Privett has tried out for the Concerto and Aria Competition two other times. This was her last chance and will be her last concert with the symphony orchestra. Aside from her feature song, a concerto by Johann Baptist Georg Neruda, she also plays trumpet in the featured aria "The Trumpet Shall Sound" in the Easter Portion of the "Messiah."
"I'm kind of going out with a bang on this one," she said.
Privett has been practicing her solo piece since last summer. She would drive up to Cape Girardeau from Kennett to practice with her trumpet teacher, but she said her parents never complained when she played at home, either.
"They've definitely heard this concerto being practiced upstairs while I was home on the weekends," she said.
Cory Simonavice has also been practicing his marimba piece by Paul Creston since the summer. Simonavice calls himself a percussionist, and though he said he plays basically "anything that you hit with a stick," he knows the percussion family offers much more than a steady beat.
The marimba is like a bigger xylophone with a more melodic and deeper sound, said Simonavice, a junior earning a bachelors of arts in music and prepharmacy.
"I've been trying really hard for two years working up to this," he said. He started playing percussion in sixth grade in Fenton, Mo., and said while he will not pursue a career in music, he wants to stay connected to it through community bands or giving lessons.
"I'm the only musician that my family has ever known," he said.
The piece he will play involves intense rhythmic sections, but also lyrical and pretty spots, too, he said. "It kind of shows the strength of the instrument."
Jacob Alexander also chose his Concerto and Aria piece to showcase the strength of his instrument -- his voice.
Alexander, a junior earning a music degree in vocal performance, will sing "Avant de quitter ces lieux," the aria from Charles Gounod's opera "Faust."
"I have a particular interest in French music," Alexander said. "It fits my voice well."
He had received high marks at competitions in 2009 and thought it would do well in this competition.
"The competition itself is really designed for upperclassmen. I just felt as though my technique was at a spot that would be good" try out, he said. "The stars aligned, I guess."

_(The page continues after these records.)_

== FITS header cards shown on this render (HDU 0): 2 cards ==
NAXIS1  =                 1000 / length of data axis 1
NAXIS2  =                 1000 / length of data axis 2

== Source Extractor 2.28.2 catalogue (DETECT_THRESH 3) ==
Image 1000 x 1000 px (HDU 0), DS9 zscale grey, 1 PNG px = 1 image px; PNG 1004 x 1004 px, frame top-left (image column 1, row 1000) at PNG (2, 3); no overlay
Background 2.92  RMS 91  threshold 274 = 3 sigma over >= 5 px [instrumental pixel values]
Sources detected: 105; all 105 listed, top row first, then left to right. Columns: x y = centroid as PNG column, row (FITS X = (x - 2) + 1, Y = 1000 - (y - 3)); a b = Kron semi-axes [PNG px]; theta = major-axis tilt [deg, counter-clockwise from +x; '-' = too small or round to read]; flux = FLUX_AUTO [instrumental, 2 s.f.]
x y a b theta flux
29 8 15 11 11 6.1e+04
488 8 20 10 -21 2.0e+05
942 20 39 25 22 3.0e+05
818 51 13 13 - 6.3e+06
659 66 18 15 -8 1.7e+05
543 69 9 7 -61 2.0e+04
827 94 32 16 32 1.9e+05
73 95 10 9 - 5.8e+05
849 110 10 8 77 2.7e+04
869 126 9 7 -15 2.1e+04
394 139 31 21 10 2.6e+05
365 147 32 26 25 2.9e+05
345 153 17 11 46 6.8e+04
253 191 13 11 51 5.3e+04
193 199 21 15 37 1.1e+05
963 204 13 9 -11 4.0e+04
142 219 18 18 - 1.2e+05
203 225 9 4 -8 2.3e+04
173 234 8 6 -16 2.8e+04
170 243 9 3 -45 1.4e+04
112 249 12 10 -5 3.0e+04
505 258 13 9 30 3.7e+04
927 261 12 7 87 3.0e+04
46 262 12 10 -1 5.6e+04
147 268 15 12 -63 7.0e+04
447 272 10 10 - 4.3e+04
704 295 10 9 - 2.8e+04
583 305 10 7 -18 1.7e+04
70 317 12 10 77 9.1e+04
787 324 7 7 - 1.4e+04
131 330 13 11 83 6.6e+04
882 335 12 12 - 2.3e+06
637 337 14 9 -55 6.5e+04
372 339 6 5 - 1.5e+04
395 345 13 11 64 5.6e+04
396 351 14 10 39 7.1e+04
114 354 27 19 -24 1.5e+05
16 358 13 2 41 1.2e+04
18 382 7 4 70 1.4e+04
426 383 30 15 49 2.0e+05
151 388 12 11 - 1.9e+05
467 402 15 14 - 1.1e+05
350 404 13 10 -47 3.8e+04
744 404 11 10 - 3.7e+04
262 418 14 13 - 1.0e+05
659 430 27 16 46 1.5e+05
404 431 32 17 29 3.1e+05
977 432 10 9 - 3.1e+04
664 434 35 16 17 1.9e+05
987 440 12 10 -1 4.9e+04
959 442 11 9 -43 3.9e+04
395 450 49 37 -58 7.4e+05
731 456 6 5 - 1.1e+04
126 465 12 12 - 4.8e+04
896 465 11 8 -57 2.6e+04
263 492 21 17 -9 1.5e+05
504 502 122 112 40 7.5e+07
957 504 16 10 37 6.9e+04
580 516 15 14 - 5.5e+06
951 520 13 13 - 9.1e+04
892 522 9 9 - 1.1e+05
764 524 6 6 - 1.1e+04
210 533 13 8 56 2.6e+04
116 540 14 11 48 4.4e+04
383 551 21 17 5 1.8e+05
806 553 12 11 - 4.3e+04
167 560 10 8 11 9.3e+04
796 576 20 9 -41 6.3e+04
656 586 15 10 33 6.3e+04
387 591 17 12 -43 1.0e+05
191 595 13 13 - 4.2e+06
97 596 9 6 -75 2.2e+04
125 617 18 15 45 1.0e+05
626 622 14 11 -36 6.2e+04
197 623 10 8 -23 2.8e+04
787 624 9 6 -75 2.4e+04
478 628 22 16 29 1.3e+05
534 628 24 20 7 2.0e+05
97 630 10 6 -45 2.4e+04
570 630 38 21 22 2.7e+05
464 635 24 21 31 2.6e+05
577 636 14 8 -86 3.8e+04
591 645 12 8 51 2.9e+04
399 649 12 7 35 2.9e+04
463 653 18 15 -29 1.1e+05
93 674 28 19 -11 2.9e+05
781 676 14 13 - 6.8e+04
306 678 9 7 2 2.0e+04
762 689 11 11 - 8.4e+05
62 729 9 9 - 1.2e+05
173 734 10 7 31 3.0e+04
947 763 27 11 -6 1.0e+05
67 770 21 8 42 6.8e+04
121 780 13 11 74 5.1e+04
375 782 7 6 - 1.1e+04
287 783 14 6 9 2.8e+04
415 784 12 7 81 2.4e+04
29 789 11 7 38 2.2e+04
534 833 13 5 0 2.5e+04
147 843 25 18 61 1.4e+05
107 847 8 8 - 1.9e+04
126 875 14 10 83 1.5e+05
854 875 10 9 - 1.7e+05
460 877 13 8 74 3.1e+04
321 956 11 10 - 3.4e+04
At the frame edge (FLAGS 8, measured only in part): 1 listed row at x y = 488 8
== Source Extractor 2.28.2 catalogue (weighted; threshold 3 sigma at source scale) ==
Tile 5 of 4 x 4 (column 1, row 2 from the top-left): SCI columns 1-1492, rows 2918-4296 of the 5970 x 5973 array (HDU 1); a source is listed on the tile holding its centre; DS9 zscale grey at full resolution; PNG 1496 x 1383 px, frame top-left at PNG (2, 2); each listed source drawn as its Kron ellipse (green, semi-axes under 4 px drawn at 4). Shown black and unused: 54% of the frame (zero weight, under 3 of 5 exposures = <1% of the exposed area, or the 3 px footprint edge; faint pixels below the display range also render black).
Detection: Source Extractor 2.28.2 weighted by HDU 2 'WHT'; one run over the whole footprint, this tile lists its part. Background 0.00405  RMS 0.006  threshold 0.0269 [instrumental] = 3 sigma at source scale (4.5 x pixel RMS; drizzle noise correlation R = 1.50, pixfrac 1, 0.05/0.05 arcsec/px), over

The character who sings the song is about to go off to battle. He first sings a prayer to protect his sister and keep her pure, then pledges to fight valiantly and ends with a prayer that if he should die in battle, he be allowed to watch over his sister from heaven.
"I have a younger sister and it's easy to put myself in that character," Alexander said. But, he said, the piece is dynamic and fits his baritone voice well.
"Really, I guess it was just very good advice from [Dr. Chris Goeke, a professor in the music department] on the song," he said.
The Concerto and Aria competition winners make up only part of the orchestra's concert. The orchestra will also play Handel's "Messiah: Easter Portion," complete with a choir and a preconcert talk by Paul Thompson, Southeast instructor of music.
Egerton said playing the Easter Portion just days before Easter made the concert more relevant. She will direct the orchestra for the Concerto and Aria portion, then Steve Hendricks, Southeast's choral director, will conduct the University Choir, Choral Union and Symphony Orchestra for "Messiah."